Big Spring authorities are working hand in hand with Alon executives to determine exactly what happened to cause the explosion Monday morning.
"We are having constant conversations with Alon. We've got a command post inside and they are updating us every 15 to 20 minutes and so we're keeping our eye on it to make sure public safety is taken care of," said Big Spring Mayor, Russ McEwen.
Even Congressman Randy Neugebauer changed his schedule to make it to Big Spring.
"The Alon folks are steadily evaluating what's going on here. I feel very confident that they have a hold on what's going on and what things they need to be doing," said Congressman Neugebauer.
Big Spring residents like Carie Dunnum, Assistant Superintendent of Schools, say when you live in Big Spring, you know the dangers of the refinery.
"Just coming from a town with a refinery that's very close, we're very aware that is a source of a possible catastrophe," said Dunnam.
Dunnam was sitting at her desk in the administration building when the explosion literally shook the building.
"An enormous boom, it sounded like something was ripping off the ceiling. There were dust particles floating down.

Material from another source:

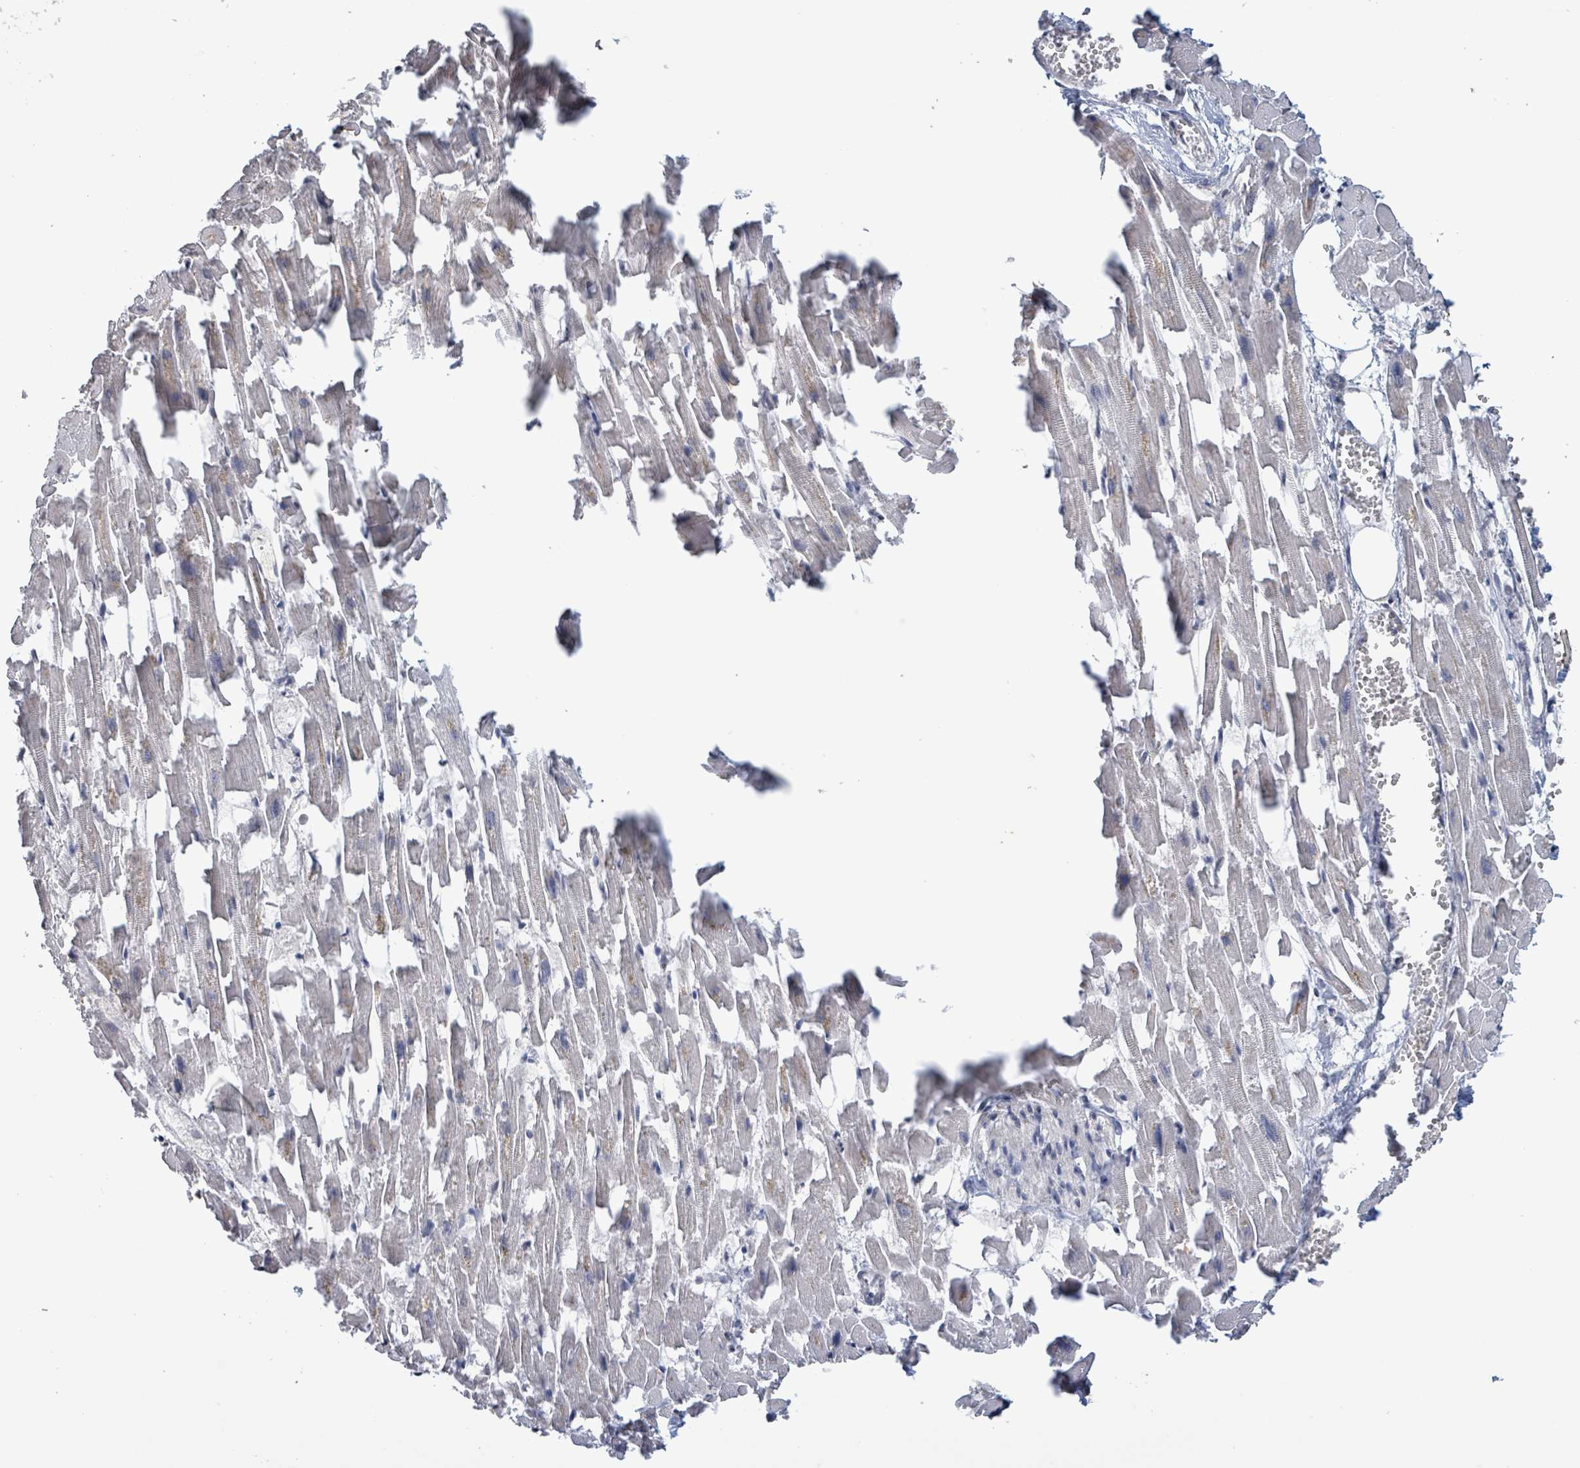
{"staining": {"intensity": "negative", "quantity": "none", "location": "none"}, "tissue": "heart muscle", "cell_type": "Cardiomyocytes", "image_type": "normal", "snomed": [{"axis": "morphology", "description": "Normal tissue, NOS"}, {"axis": "topography", "description": "Heart"}], "caption": "Immunohistochemistry image of unremarkable heart muscle: human heart muscle stained with DAB displays no significant protein positivity in cardiomyocytes.", "gene": "CA9", "patient": {"sex": "female", "age": 64}}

I never heard anything like that before, never felt anything like that before. The building also shook," Dunnam added.
"If you have a refinery it's going to happen. It doesn't matter how well a refinery is run, you're dealing with volatile chemicals and things like this happen," added Mayor McEwen.
Officials here in big spring say they're not sure how long it will take to put that fire out or how long it will take to get the refinery back online.